Human Vγ9Vδ2 T cells show potent antitumor activity against zoledronate-sensitized OSCC cell lines.

Vγ9Vδ2 T cells exhibit potent antitumor effects against multiple types of tumors in preclinical models. In the present study, we examined whether human Vγ9Vδ2 T cells can be effective against oral squamous cell carcinoma (OSCC) cell lines in vitro because the interaction between OSCC and Vγ9Vδ2 T cells has not been explored previously.Eight OSCC cell lines were analyzed for their expression of ligands that potentially activate Vγ9Vδ2 T cells.

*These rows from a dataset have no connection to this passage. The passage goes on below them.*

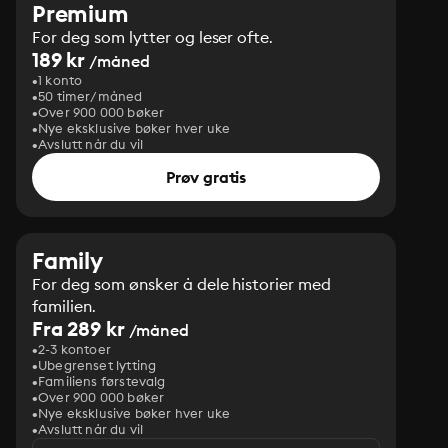
Premium
For deg som lytter og leser ofte.
189 kr
/måned
1 konto
50 timer/måned
Over 900 000 bøker
Nye eksklusive bøker hver uke
Avslutt når du vil
Prøv gratis
Family
For deg som ønsker å dele historier med
familien.
Fra 289 kr
/måned
2-3 kontoer
Ubegrenset lytting
Familiens førstevalg
Over 900 000 bøker
Nye eksklusive bøker hver uke
Avslutt når du vil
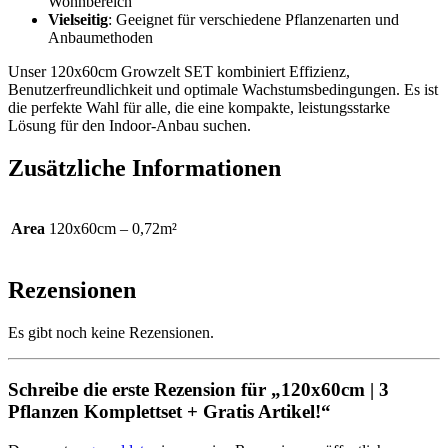
Wohnbereich
Vielseitig
: Geeignet für verschiedene Pflanzenarten und
Anbaumethoden
Unser 120x60cm Growzelt SET kombiniert Effizienz,
Benutzerfreundlichkeit und optimale Wachstumsbedingungen. Es ist
die perfekte Wahl für alle, die eine kompakte, leistungsstarke
Lösung für den Indoor-Anbau suchen.
Zusätzliche Informationen
Area
120x60cm – 0,72m²
Rezensionen
Es gibt noch keine Rezensionen.
Schreibe die erste Rezension für „120x60cm | 3
Pflanzen Komplettset + Gratis Artikel!“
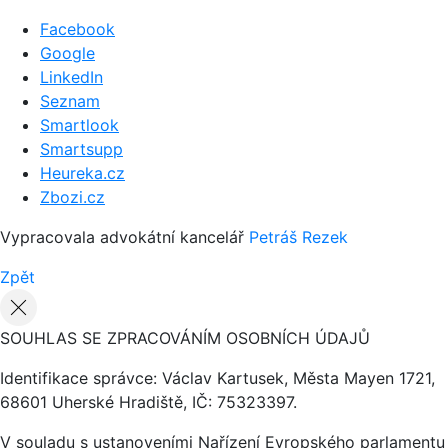
Facebook
Google
LinkedIn
Seznam
Smartlook
Smartsupp
Heureka.cz
Zbozi.cz
Vypracovala advokátní kancelář
Petráš Rezek
Zpět
SOUHLAS SE ZPRACOVÁNÍM OSOBNÍCH ÚDAJŮ
Identifikace správce: Václav Kartusek, Města Mayen 1721,
68601 Uherské Hradiště, IČ: 75323397.
V souladu s ustanoveními Nařízení Evropského parlamentu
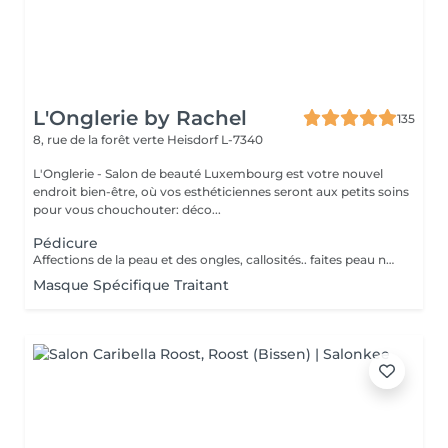
L'Onglerie by Rachel
135
8, rue de la forêt verte
Heisdorf L-7340
L'Onglerie - Salon de beauté Luxembourg est votre nouvel
endroit bien-être, où vos esthéticiennes seront aux petits soins
pour vous chouchouter: déco...
Pédicure
Affections de la peau et des ongles, callosités.. faites peau neuve ! Retrouvez une peau de bébé, et surtout, des pieds en bonne santé.
Masque Spécifique Traitant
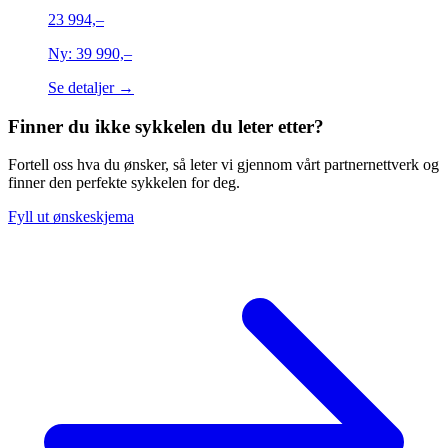
23 994,–
Ny:
39 990,–
Se detaljer →
Finner du ikke sykkelen du leter etter?
Fortell oss hva du ønsker, så leter vi gjennom vårt partnernettverk og
finner den perfekte sykkelen for deg.
Fyll ut ønskeskjema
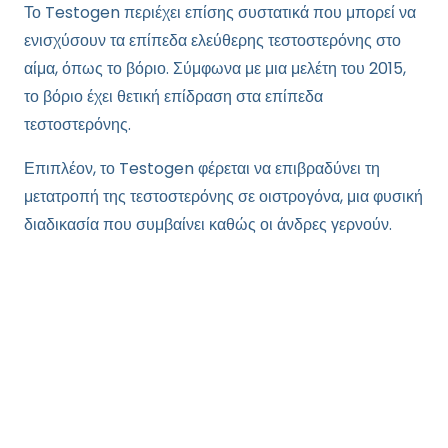
Το Testogen περιέχει επίσης συστατικά που μπορεί να
ενισχύσουν τα επίπεδα ελεύθερης τεστοστερόνης στο
αίμα, όπως το βόριο. Σύμφωνα με μια μελέτη του 2015,
το βόριο έχει θετική επίδραση στα επίπεδα
τεστοστερόνης.
Επιπλέον, το Testogen φέρεται να επιβραδύνει τη
μετατροπή της τεστοστερόνης σε οιστρογόνα, μια φυσική
διαδικασία που συμβαίνει καθώς οι άνδρες γερνούν.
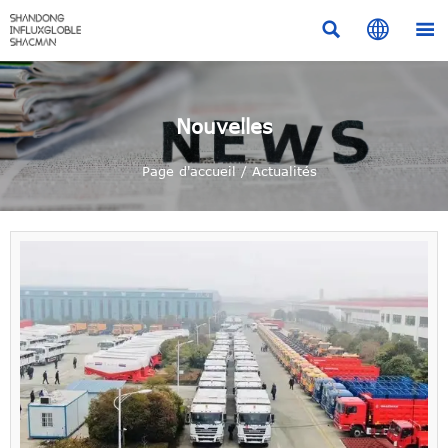



Nouvelles
Page d'accueil
/
Actualités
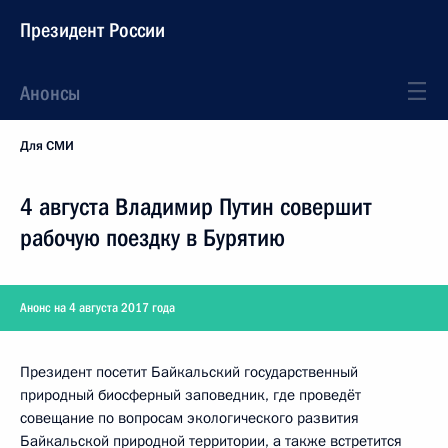
Президент России
Анонсы
Для СМИ
4 августа Владимир Путин совершит
рабочую поездку в Бурятию
Анонс на 4 августа 2017 года
Президент посетит Байкальский государственный
природный биосферный заповедник, где проведёт
совещание по вопросам экологического развития
Байкальской природной территории, а также встретится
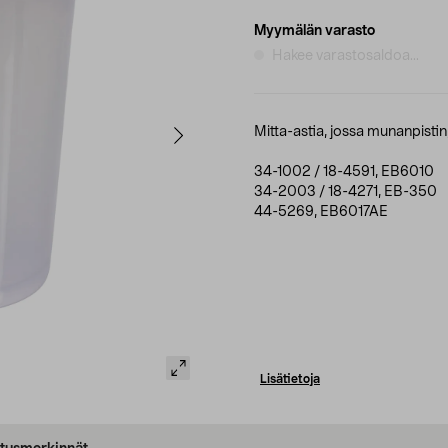
Myymälän varasto
Hakee varastosaldoa...
Mitta-astia, jossa munanpistin
34-1002 / 18-4591, EB6010
34-2003 / 18-4271, EB-350
44-5269, EB6017AE
Lisätietoja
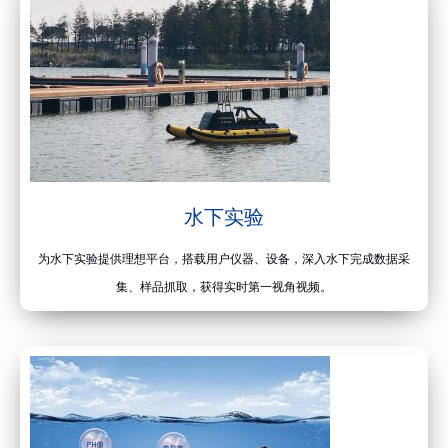
水下实验
为水下实验提供理想平台，搭载用户仪器、设备，深入水下完成数据采
集、样品抓取，获得实时第一视角视频。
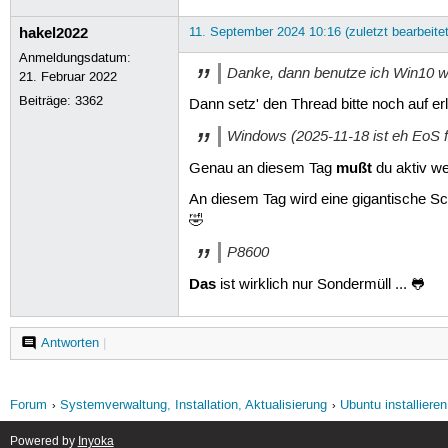
hakel2022
11. September 2024 10:16 (zuletzt bearbeite
Anmeldungsdatum:
Danke, dann benutze ich Win10 we
21. Februar 2022
Beiträge:
3362
Dann setz' den Thread bitte noch auf er
Windows (2025-11-18 ist eh EoS f
mußt
Genau an diesem Tag
du aktiv w
An diesem Tag wird eine gigantische Sch
🤣
P8600
Das
ist wirklich nur Sondermüll ... 🐸
Antworten
|
Forum
Systemverwaltung, Installation, Aktualisierung
Ubuntu installieren
Powered by
Inyoka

Vγ9Vδ2 T cells were expanded in vitro from peripheral blood mononuclear cells (PBMCs) using zoledronate and IL-2. Expanded Vγ9Vδ2 T cells were tested for IFNγ production and cytotoxicity in response to zoledronate-treated OSCC cell lines. Flow cytometry was used to obtain and analyze data.All OSCC cell lines expressed CD277. The cell lines also expressed at least one type of NKG2D ligand. Zoledronate-treated OSCC cell lines induced IFNγ expression in Vγ9Vδ2 T cells. We thus found that Vγ9Vδ2 T cells efficiently kill zoledronate-sensitized OSCC cell lines.We found that zoledronate-treated OSCC cell lines are effectively killed by Vγ9Vδ2 T cells. Our results indicate that developing Vγ9Vδ2 T cell-based immunotherapy will be promising in treating patients with OSCC.